Он стал подходить ко мне… или наступать… то ли с намерением вытолкнуть наружу, то ли даже ударить. Какая-то угроза от него и весёлость при этом… – что-то непонятное, неопределённое. Это неопределённое проникало в меня: верно ли я чувствую, что он хочет ударить, верно ли, что он, несмотря на это, всё равно приятен?
Не спрашивать больше, кто он! И, вообще, как-нибудь выпроводить его из квартиры! Но как? Он здоровенный и может ударить, но всё-таки не вор и оказался здесь не случайно; и чем-то даже приятен мне. Я не уверен, что выставив и не узнав предварительно кто он, потом не пожалею об этом. Но его, вроде бы, постоянное и опасное намерение напасть вызывало моё упорное желание избавиться от него и удерживало от этого, чему я был отчасти и рад: вдруг всё-таки станет понятно, кто он и зачем тут.
С его появлением начался хаос. Вся квартира матери почему-то оказалась перевёрнутой вверх дном. Хотя, может мать недоделала уборку? Этот тип пришёл сюда явно безеё ведома, это очевидно, но всё же я продолжал чувствовать, что в этом была неслучайность, дающая ему такую уверенность.
– Вы меня не можете выставить отсюда. Во-первых, я не сделал ничего плохого, а во-вторых, я имею к вам прямое отношение. Ну, скажите! Что вы! Чем-то! Недовольны! Мною!
И мне показалось, что он уже вот-вот замахнётся, чтобы ударить меня.

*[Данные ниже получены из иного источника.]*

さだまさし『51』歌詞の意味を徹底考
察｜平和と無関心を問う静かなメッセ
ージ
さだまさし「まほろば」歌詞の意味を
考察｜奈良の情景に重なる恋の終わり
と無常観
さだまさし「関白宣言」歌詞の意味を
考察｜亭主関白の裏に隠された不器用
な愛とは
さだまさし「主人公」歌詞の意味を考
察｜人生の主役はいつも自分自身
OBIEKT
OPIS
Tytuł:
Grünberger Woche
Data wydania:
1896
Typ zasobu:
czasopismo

«Если я затею с ним драку, и он одолеет, то тогда, скорее всего, поселится здесь навсегда, тем более что может быть это какой-нибудь наш дальний родственник, о котором я не слышал. Поэтому надо всё же как-то выманить его на улицу, а там будет видно…»

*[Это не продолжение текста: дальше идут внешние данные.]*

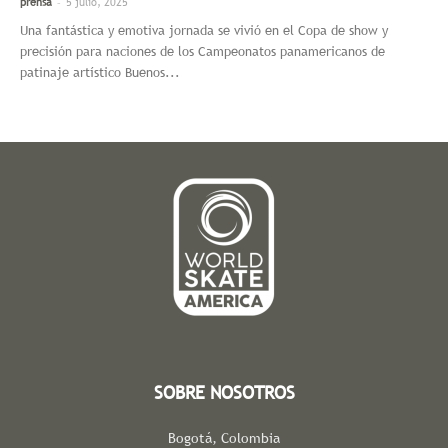
-
prensa
5 julio, 2025
Una fantástica y emotiva jornada se vivió en el Copa de show y
precisión para naciones de los Campeonatos panamericanos de
patinaje artístico Buenos...
SOBRE NOSOTROS
Bogotá, Colombia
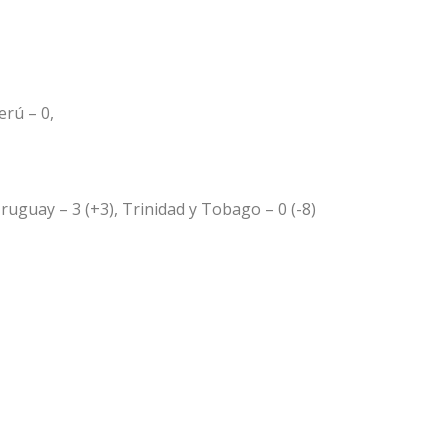
erú – 0,
ruguay – 3 (+3), Trinidad y Tobago – 0 (-8)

– Вы ведь с улицы пришли? – спросил я.
– Нет, я не с улицы.
– Откуда же?
– Опять личный вопрос, да?
– Да.
– Хотите всё знать?
– Я этого не говорил…
– Хотите, чтоб я вас навсегда покинул?
– Возможно и так.
– Даже не узнав, кто я?
– Но вы ведь сами боитесь личных вопросов.

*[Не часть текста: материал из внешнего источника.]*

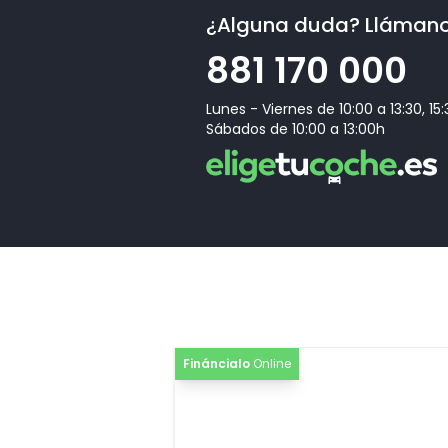
¿Alguna duda? Lláman
[WFX]
Paquete Premium
881 170 000
[IT3]
Navegación e Infotainment Audi connect plus
Lunes - Viernes de 10:00 a 13:30, 15
[PZC]
Paquete de asist. Conducción y estacio. pro y
protección y advertencia plus
Sábados de 10:00 a 13:00h
[Z04]
Paquete accesorios
Fináncialo
Online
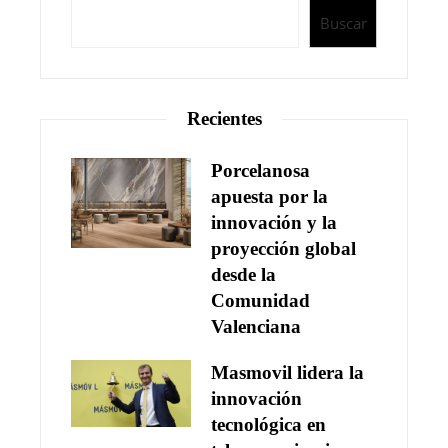
Buscar
Recientes
Porcelanosa
apuesta por la
innovación y la
proyección global
desde la
Comunidad
Valenciana
Masmovil lidera la
innovación
tecnológica en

– Изменит ли это что-нибудь?
«Он сам боится сказать, кто он, – подумал я, – потому что, узнав, мы можем однозначно решить, что ему у нас не место, а не зная и только предполагая, можем и оставить…»
– Пойдём лучше выйдем на улицу, там всё спокойно обсудим…
– По-моему тут спокойнее, чем снаружи.
– Нет, улица – она для всех нас, там и найдётся место всё обсудить, – неуклюже, но твёрдо сказал я, и сразу представил себе, как обаяние его растворится в необъятных сумерках, почувствовал, как родственность к нему уйдёт с меня в землю сквозь мокрый асфальт, и вся эта вязкая неопределённость исчезнет. Но для этого нужно было выманить его. Мне очень захотелось скорее на улицу, увидеть его там, в сыром прохладном воздухе.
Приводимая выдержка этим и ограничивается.